VT: CCTA Reflects on 40 Years of Service

Dec. 19, 2013
As 2013 comes to a close, the Chittenden County Transportation Authority (CCTA) reflects on 40 years of service to Chittenden County and Northwest and Central Vermont.

As 2013 comes to a close, the Chittenden County Transportation Authority (CCTA) reflects on 40 years of service to Chittenden County and Northwest and Central Vermont.

CCTA officially began offering public transportation services on July 1, 1973. On that first day of operation, service was provided with a fleet of eight buses within the communities of Burlington, Essex, South Burlington, and Winooski, and annual ridership in the first year was 694,251.

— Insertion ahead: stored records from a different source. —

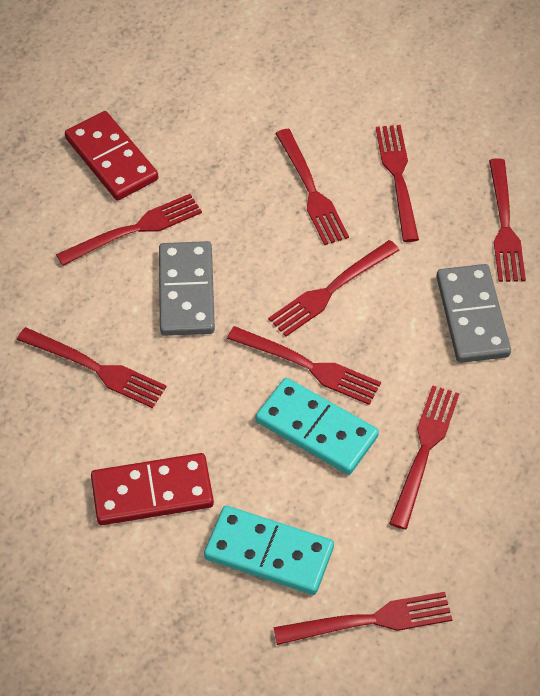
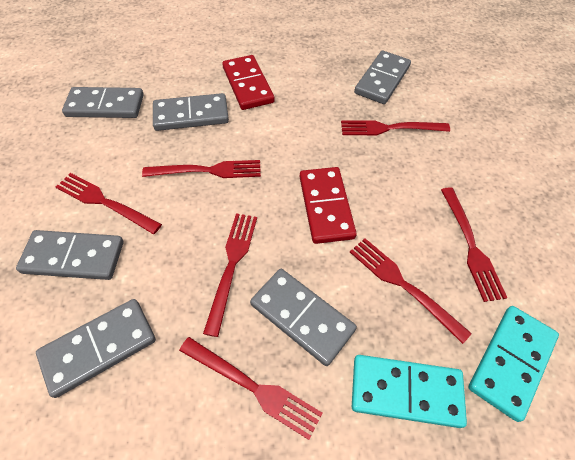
grey domino: 2 -> 6
red fork: 9 -> 7

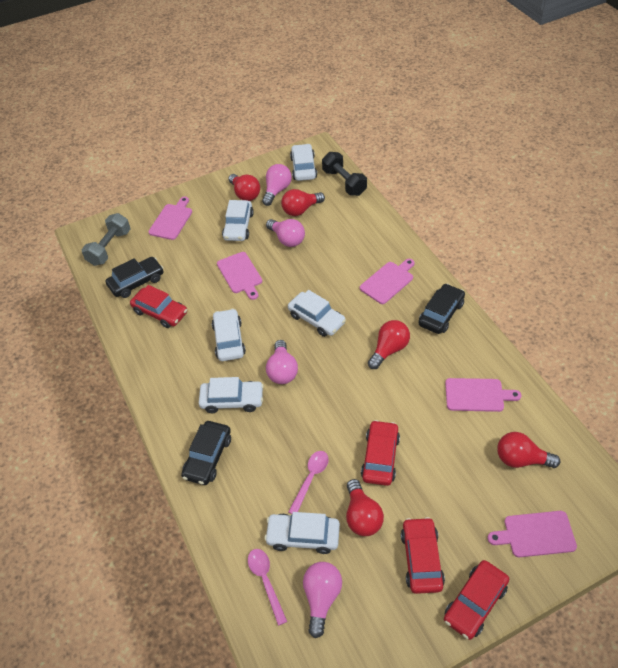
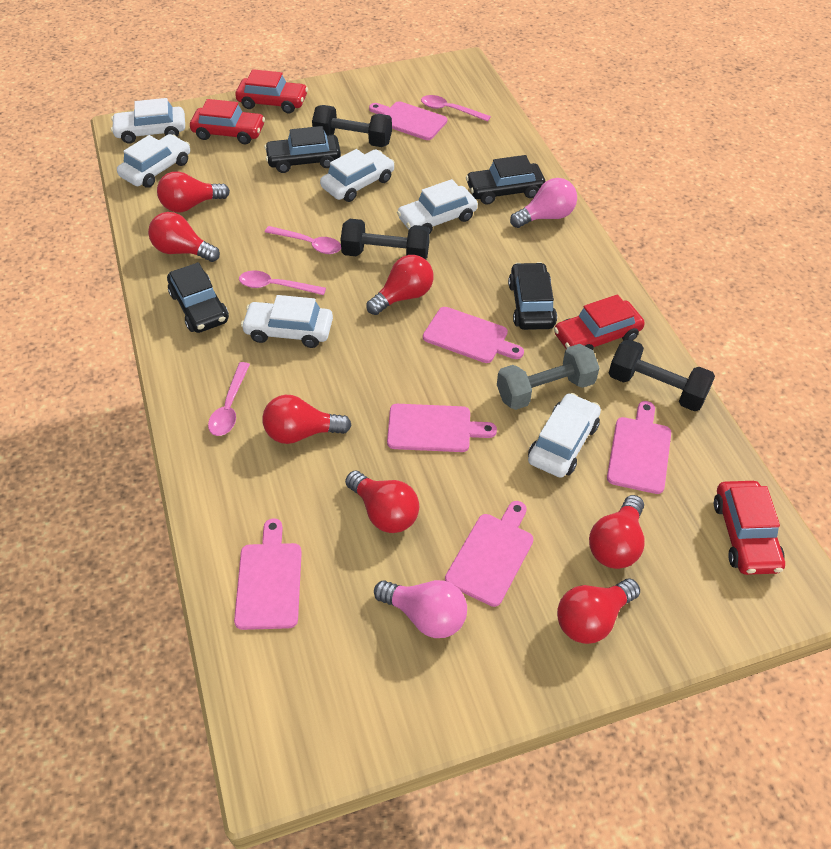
black car: 3 -> 4
black dumbbell: 1 -> 3
pink cutting board: 5 -> 6
pink light bulb: 4 -> 2
pink spoon: 2 -> 4
red light bulb: 5 -> 7

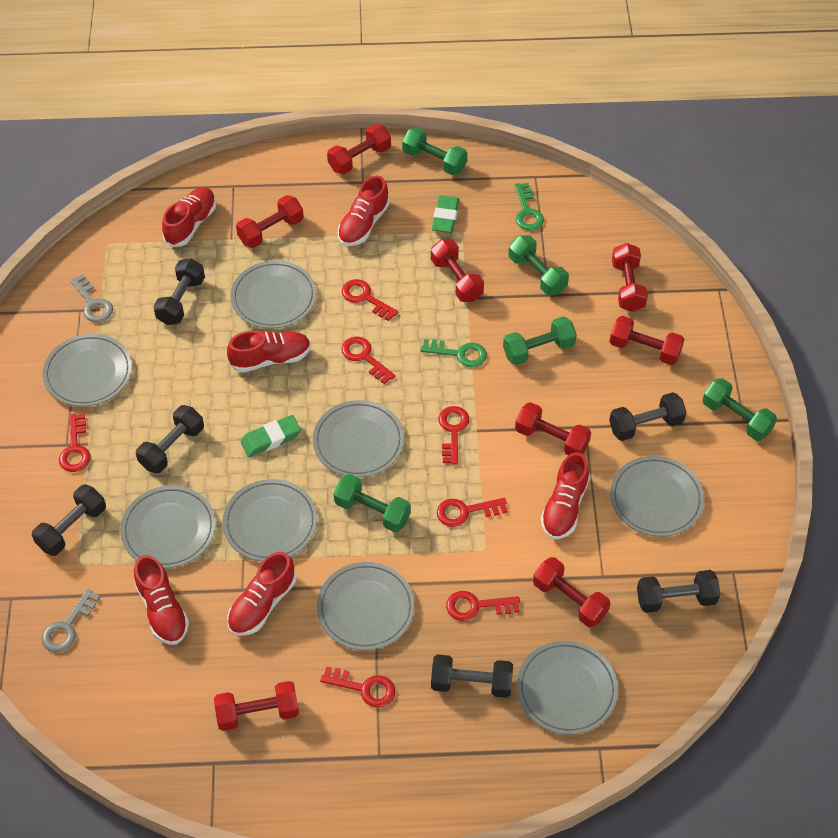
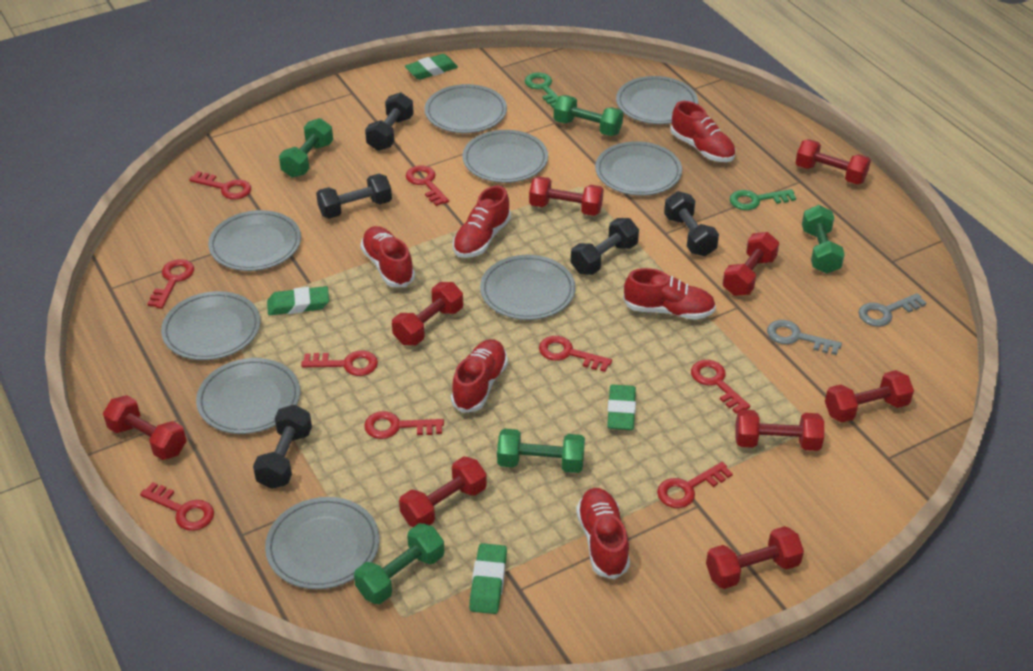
black dumbbell: 6 -> 5
green eraser: 2 -> 4
grey plate: 8 -> 9
red dumbbell: 8 -> 9
red key: 7 -> 9

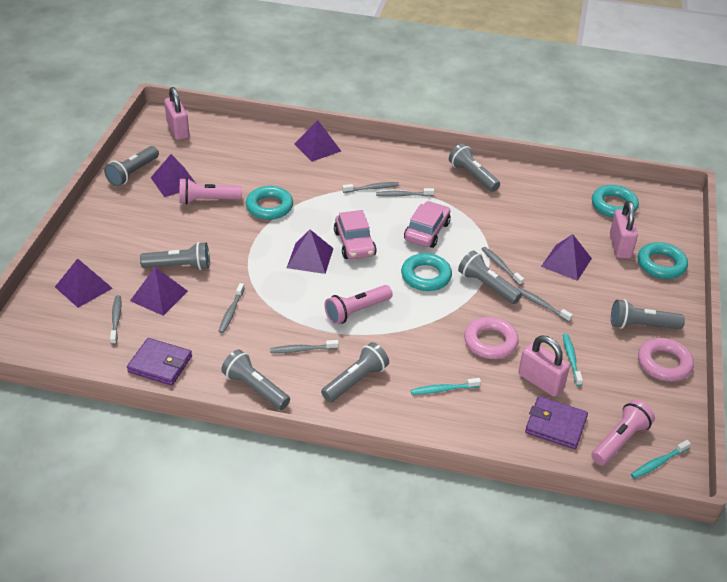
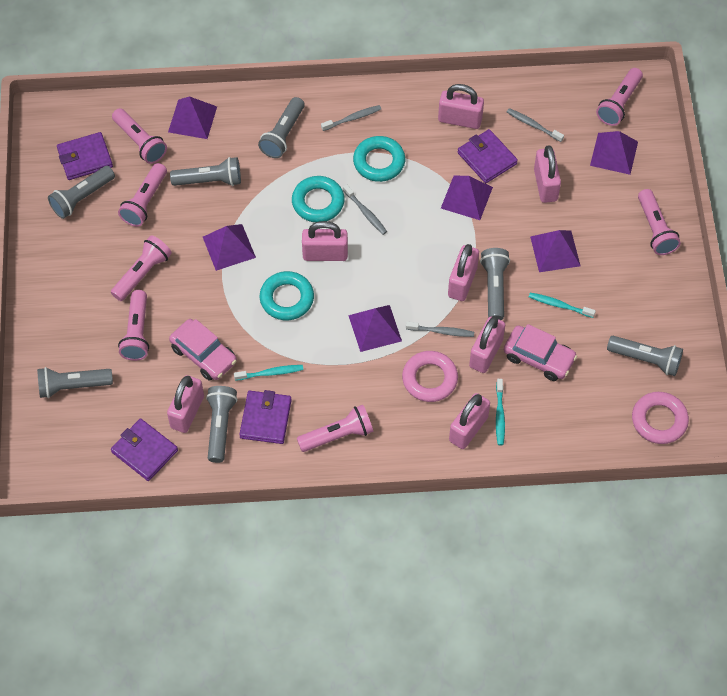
grey toothbrush: 7 -> 4
pink flashlight: 3 -> 7
pink padlock: 3 -> 7
purple wallet: 2 -> 4
turquoise ring: 4 -> 3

Over the next 40 years, CCTA’s service area, fleet, route network, and ridership grew substantially. By 2008, CCTA’s local service area had grown to include Shelburne and Williston, and commuter services were operating between Burlington and Montpelier, Middlebury, St. Albans, and Milton. In 2011, CCTA and the Green Mountain Transit Agency became a single organization. With the addition of GMTA’s four county service area (Washington, Lamoille, Franklin, and Grand Isle), CCTA became the state’s first and only regional transit authority.

Since 2011, commuter service has also been expanded to include Hinesburg, Jericho, Underhill, Cambridge, and Jeffersonville and commuter service will begin serving a portion of Colchester in 2014. Ridership in the most recently completed fiscal year was 2,685,288, which equates to an average annual ridership increase of 3 percent per year for 40 years.

There are many indications that the growth of the past 40 years will continue into the future. Rising fuel prices, an aging population, environmental concerns, and younger generations less interested in driving all suggest that public transportation will play an increasingly important role in Northwest and Central Vermont’s transportation system. In the immediate future, CCTA eagerly anticipates the completion of its transit station in downtown Burlington, which will replace the current facility on Cherry Street that has been undersized since the early 1980’s with a modern, safe, and comfortable place for passengers. To quote the vision statement in CCTA’s Transit Development Plan:

“CCTA will provide the region with economic development, environmental benefits and a cost effective means of transportation… By combining efforts with bicycle, pedestrian, carpool, and carshare entities, alternative modes of transportation will rival the primacy of the single occupancy vehicle and will surpass it in terms of affordability.”